__Exercise task__
Lay out every line of the data below as a JSON list of strings, one string per line, with blank lines left out.
— start of Data —
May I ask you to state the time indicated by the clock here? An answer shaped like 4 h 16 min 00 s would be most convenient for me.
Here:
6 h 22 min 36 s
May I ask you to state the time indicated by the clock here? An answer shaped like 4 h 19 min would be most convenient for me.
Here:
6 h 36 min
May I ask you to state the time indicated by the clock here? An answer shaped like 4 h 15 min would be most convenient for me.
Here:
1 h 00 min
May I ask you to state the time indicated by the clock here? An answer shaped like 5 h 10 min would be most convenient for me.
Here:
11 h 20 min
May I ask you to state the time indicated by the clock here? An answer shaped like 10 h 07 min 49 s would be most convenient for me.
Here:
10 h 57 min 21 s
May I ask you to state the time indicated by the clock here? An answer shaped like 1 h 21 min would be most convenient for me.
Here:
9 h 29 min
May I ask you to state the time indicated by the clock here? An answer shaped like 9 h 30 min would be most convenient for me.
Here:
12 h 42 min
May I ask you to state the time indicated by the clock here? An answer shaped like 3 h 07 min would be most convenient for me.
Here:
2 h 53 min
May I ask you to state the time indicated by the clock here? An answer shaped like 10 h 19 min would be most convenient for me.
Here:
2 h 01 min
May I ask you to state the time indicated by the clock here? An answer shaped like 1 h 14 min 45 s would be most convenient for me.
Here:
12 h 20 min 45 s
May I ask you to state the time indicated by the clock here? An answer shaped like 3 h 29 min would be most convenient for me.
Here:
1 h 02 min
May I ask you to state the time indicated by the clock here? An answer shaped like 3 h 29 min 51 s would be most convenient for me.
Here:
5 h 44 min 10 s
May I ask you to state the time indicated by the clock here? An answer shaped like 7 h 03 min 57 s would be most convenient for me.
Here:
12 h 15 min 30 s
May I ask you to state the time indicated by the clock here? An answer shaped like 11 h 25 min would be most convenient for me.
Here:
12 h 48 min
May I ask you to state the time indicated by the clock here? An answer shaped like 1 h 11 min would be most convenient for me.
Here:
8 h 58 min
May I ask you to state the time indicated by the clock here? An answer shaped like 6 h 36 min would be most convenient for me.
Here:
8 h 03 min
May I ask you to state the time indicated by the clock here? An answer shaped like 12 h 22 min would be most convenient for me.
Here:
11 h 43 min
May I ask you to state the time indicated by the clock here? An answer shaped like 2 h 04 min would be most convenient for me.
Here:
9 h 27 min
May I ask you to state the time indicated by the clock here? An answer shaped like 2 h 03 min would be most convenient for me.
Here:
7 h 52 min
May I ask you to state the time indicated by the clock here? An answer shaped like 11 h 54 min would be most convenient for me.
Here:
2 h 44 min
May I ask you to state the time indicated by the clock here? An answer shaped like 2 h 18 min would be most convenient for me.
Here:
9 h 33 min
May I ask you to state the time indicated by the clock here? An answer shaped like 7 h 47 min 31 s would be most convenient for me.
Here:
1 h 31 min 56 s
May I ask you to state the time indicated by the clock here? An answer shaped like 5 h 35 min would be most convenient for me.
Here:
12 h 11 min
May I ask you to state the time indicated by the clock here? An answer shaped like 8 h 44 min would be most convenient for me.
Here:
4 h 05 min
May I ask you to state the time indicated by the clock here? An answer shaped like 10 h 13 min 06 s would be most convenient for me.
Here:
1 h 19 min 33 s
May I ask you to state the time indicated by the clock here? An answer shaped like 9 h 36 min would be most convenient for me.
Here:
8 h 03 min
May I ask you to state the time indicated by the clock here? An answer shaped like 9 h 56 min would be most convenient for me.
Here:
— end of Data —
__Exercise answer__
[
  "May I ask you to state the time indicated by the clock here? An answer shaped like 4 h 16 min 00 s would be most convenient for me.",
  "Here:",
  "6 h 22 min 36 s",
  "May I ask you to state the time indicated by the clock here? An answer shaped like 4 h 19 min would be most convenient for me.",
  "Here:",
  "6 h 36 min",
  "May I ask you to state the time indicated by the clock here? An answer shaped like 4 h 15 min would be most convenient for me.",
  "Here:",
  "1 h 00 min",
  "May I ask you to state the time indicated by the clock here? An answer shaped like 5 h 10 min would be most convenient for me.",
  "Here:",
  "11 h 20 min",
  "May I ask you to state the time indicated by the clock here? An answer shaped like 10 h 07 min 49 s would be most convenient for me.",
  "Here:",
  "10 h 57 min 21 s",
  "May I ask you to state the time indicated by the clock here? An answer shaped like 1 h 21 min would be most convenient for me.",
  "Here:",
  "9 h 29 min",
  "May I ask you to state the time indicated by the clock here? An answer shaped like 9 h 30 min would be most convenient for me.",
  "Here:",
  "12 h 42 min",
  "May I ask you to state the time indicated by the clock here? An answer shaped like 3 h 07 min would be most convenient for me.",
  "Here:",
  "2 h 53 min",
  "May I ask you to state the time indicated by the clock here? An answer shaped like 10 h 19 min would be most convenient for me.",
  "Here:",
  "2 h 01 min",
  "May I ask you to state the time indicated by the clock here? An answer shaped like 1 h 14 min 45 s would be most convenient for me.",
  "Here:",
  "12 h 20 min 45 s",
  "May I ask you to state the time indicated by the clock here? An answer shaped like 3 h 29 min would be most convenient for me.",
  "Here:",
  "1 h 02 min",
  "May I ask you to state the time indicated by the clock here? An answer shaped like 3 h 29 min 51 s would be most convenient for me.",
  "Here:",
  "5 h 44 min 10 s",
  "May I ask you to state the time indicated by the clock here? An answer shaped like 7 h 03 min 57 s would be most convenient for me.",
  "Here:",
  "12 h 15 min 30 s",
  "May I ask you to state the time indicated by the clock here? An answer shaped like 11 h 25 min would be most convenient for me.",
  "Here:",
  "12 h 48 min",
  "May I ask you to state the time indicated by the clock here? An answer shaped like 1 h 11 min would be most convenient for me.",
  "Here:",
  "8 h 58 min",
  "May I ask you to state the time indicated by the clock here? An answer shaped like 6 h 36 min would be most convenient for me.",
  "Here:",
  "8 h 03 min",
  "May I ask you to state the time indicated by the clock here? An answer shaped like 12 h 22 min would be most convenient for me.",
  "Here:",
  "11 h 43 min",
  "May I ask you to state the time indicated by the clock here? An answer shaped like 2 h 04 min would be most convenient for me.",
  "Here:",
  "9 h 27 min",
  "May I ask you to state the time indicated by the clock here? An answer shaped like 2 h 03 min would be most convenient for me.",
  "Here:",
  "7 h 52 min",
  "May I ask you to state the time indicated by the clock here? An answer shaped like 11 h 54 min would be most convenient for me.",
  "Here:",
  "2 h 44 min",
  "May I ask you to state the time indicated by the clock here? An answer shaped like 2 h 18 min would be most convenient for me.",
  "Here:",
  "9 h 33 min",
  "May I ask you to state the time indicated by the clock here? An answer shaped like 7 h 47 min 31 s would be most convenient for me.",
  "Here:",
  "1 h 31 min 56 s",
  "May I ask you to state the time indicated by the clock here? An answer shaped like 5 h 35 min would be most convenient for me.",
  "Here:",
  "12 h 11 min",
  "May I ask you to state the time indicated by the clock here? An answer shaped like 8 h 44 min would be most convenient for me.",
  "Here:",
  "4 h 05 min",
  "May I ask you to state the time indicated by the clock here? An answer shaped like 10 h 13 min 06 s would be most convenient for me.",
  "Here:",
  "1 h 19 min 33 s",
  "May I ask you to state the time indicated by the clock here? An answer shaped like 9 h 36 min would be most convenient for me.",
  "Here:",
  "8 h 03 min",
  "May I ask you to state the time indicated by the clock here? An answer shaped like 9 h 56 min would be most convenient for me.",
  "Here:"
]